* [What needs to be done] Reproduce the listing below with every "scientific name" swapped for "binomial", leaving everything else unchanged.
* begin Record list *
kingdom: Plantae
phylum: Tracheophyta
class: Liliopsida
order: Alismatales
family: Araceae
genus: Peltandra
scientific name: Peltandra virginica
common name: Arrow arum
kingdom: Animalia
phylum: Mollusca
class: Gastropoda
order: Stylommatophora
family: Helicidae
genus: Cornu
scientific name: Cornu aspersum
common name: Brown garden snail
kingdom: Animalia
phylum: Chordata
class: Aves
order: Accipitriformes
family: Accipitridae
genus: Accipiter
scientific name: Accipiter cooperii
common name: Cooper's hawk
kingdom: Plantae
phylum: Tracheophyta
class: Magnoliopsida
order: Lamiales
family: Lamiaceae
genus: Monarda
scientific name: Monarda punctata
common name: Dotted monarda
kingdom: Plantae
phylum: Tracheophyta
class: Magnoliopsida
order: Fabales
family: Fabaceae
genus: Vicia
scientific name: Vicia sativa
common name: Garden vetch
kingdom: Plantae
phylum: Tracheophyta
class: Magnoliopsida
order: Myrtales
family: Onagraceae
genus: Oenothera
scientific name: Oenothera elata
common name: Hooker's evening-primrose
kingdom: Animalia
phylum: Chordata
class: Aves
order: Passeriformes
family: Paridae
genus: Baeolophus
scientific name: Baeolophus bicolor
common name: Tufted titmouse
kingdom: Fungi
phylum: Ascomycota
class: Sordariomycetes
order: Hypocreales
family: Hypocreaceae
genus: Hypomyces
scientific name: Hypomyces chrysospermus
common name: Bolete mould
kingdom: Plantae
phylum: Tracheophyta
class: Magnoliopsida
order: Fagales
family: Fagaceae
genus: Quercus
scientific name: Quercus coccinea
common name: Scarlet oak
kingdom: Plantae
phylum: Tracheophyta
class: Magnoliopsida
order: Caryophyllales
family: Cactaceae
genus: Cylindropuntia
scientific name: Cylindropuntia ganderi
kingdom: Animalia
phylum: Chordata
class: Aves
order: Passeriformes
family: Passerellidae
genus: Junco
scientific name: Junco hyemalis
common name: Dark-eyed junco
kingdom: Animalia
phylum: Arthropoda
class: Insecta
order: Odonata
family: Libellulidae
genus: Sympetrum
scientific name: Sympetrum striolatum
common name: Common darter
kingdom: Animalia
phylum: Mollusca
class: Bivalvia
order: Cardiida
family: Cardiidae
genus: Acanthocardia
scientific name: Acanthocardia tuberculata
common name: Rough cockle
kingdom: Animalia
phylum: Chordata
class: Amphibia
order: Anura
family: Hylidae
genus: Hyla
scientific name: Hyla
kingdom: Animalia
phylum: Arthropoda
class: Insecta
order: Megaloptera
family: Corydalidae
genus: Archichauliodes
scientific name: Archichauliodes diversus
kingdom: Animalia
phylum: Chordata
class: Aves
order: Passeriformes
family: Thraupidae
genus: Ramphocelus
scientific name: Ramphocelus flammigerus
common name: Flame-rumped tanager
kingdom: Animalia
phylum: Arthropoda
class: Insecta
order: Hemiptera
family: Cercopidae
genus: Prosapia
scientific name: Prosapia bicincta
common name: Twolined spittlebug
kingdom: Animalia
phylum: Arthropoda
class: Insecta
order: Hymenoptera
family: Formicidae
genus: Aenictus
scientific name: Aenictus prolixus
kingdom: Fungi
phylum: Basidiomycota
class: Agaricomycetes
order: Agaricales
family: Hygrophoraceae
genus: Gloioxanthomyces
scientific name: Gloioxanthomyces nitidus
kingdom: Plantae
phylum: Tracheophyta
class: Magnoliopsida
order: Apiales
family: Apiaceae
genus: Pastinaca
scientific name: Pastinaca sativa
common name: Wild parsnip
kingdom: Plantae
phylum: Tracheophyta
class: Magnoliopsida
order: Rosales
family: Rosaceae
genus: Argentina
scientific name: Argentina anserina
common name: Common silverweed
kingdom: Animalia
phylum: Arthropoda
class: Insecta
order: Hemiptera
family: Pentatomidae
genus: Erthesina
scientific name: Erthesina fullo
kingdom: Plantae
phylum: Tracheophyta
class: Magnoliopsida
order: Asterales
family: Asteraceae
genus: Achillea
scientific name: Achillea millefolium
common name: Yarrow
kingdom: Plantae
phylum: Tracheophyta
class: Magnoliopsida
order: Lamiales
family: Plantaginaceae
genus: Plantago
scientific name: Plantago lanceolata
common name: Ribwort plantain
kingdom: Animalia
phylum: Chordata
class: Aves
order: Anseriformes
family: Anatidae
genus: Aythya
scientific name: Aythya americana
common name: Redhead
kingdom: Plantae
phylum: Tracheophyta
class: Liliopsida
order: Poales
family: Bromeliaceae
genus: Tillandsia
* end Record list *
* [Output for this exercise]
kingdom: Plantae
phylum: Tracheophyta
class: Liliopsida
order: Alismatales
family: Araceae
genus: Peltandra
binomial: Peltandra virginica
common name: Arrow arum
kingdom: Animalia
phylum: Mollusca
class: Gastropoda
order: Stylommatophora
family: Helicidae
genus: Cornu
binomial: Cornu aspersum
common name: Brown garden snail
kingdom: Animalia
phylum: Chordata
class: Aves
order: Accipitriformes
family: Accipitridae
genus: Accipiter
binomial: Accipiter cooperii
common name: Cooper's hawk
kingdom: Plantae
phylum: Tracheophyta
class: Magnoliopsida
order: Lamiales
family: Lamiaceae
genus: Monarda
binomial: Monarda punctata
common name: Dotted monarda
kingdom: Plantae
phylum: Tracheophyta
class: Magnoliopsida
order: Fabales
family: Fabaceae
genus: Vicia
binomial: Vicia sativa
common name: Garden vetch
kingdom: Plantae
phylum: Tracheophyta
class: Magnoliopsida
order: Myrtales
family: Onagraceae
genus: Oenothera
binomial: Oenothera elata
common name: Hooker's evening-primrose
kingdom: Animalia
phylum: Chordata
class: Aves
order: Passeriformes
family: Paridae
genus: Baeolophus
binomial: Baeolophus bicolor
common name: Tufted titmouse
kingdom: Fungi
phylum: Ascomycota
class: Sordariomycetes
order: Hypocreales
family: Hypocreaceae
genus: Hypomyces
binomial: Hypomyces chrysospermus
common name: Bolete mould
kingdom: Plantae
phylum: Tracheophyta
class: Magnoliopsida
order: Fagales
family: Fagaceae
genus: Quercus
binomial: Quercus coccinea
common name: Scarlet oak
kingdom: Plantae
phylum: Tracheophyta
class: Magnoliopsida
order: Caryophyllales
family: Cactaceae
genus: Cylindropuntia
binomial: Cylindropuntia ganderi
kingdom: Animalia
phylum: Chordata
class: Aves
order: Passeriformes
family: Passerellidae
genus: Junco
binomial: Junco hyemalis
common name: Dark-eyed junco
kingdom: Animalia
phylum: Arthropoda
class: Insecta
order: Odonata
family: Libellulidae
genus: Sympetrum
binomial: Sympetrum striolatum
common name: Common darter
kingdom: Animalia
phylum: Mollusca
class: Bivalvia
order: Cardiida
family: Cardiidae
genus: Acanthocardia
binomial: Acanthocardia tuberculata
common name: Rough cockle
kingdom: Animalia
phylum: Chordata
class: Amphibia
order: Anura
family: Hylidae
genus: Hyla
binomial: Hyla
kingdom: Animalia
phylum: Arthropoda
class: Insecta
order: Megaloptera
family: Corydalidae
genus: Archichauliodes
binomial: Archichauliodes diversus
kingdom: Animalia
phylum: Chordata
class: Aves
order: Passeriformes
family: Thraupidae
genus: Ramphocelus
binomial: Ramphocelus flammigerus
common name: Flame-rumped tanager
kingdom: Animalia
phylum: Arthropoda
class: Insecta
order: Hemiptera
family: Cercopidae
genus: Prosapia
binomial: Prosapia bicincta
common name: Twolined spittlebug
kingdom: Animalia
phylum: Arthropoda
class: Insecta
order: Hymenoptera
family: Formicidae
genus: Aenictus
binomial: Aenictus prolixus
kingdom: Fungi
phylum: Basidiomycota
class: Agaricomycetes
order: Agaricales
family: Hygrophoraceae
genus: Gloioxanthomyces
binomial: Gloioxanthomyces nitidus
kingdom: Plantae
phylum: Tracheophyta
class: Magnoliopsida
order: Apiales
family: Apiaceae
genus: Pastinaca
binomial: Pastinaca sativa
common name: Wild parsnip
kingdom: Plantae
phylum: Tracheophyta
class: Magnoliopsida
order: Rosales
family: Rosaceae
genus: Argentina
binomial: Argentina anserina
common name: Common silverweed
kingdom: Animalia
phylum: Arthropoda
class: Insecta
order: Hemiptera
family: Pentatomidae
genus: Erthesina
binomial: Erthesina fullo
kingdom: Plantae
phylum: Tracheophyta
class: Magnoliopsida
order: Asterales
family: Asteraceae
genus: Achillea
binomial: Achillea millefolium
common name: Yarrow
kingdom: Plantae
phylum: Tracheophyta
class: Magnoliopsida
order: Lamiales
family: Plantaginaceae
genus: Plantago
binomial: Plantago lanceolata
common name: Ribwort plantain
kingdom: Animalia
phylum: Chordata
class: Aves
order: Anseriformes
family: Anatidae
genus: Aythya
binomial: Aythya americana
common name: Redhead
kingdom: Plantae
phylum: Tracheophyta
class: Liliopsida
order: Poales
family: Bromeliaceae
genus: Tillandsia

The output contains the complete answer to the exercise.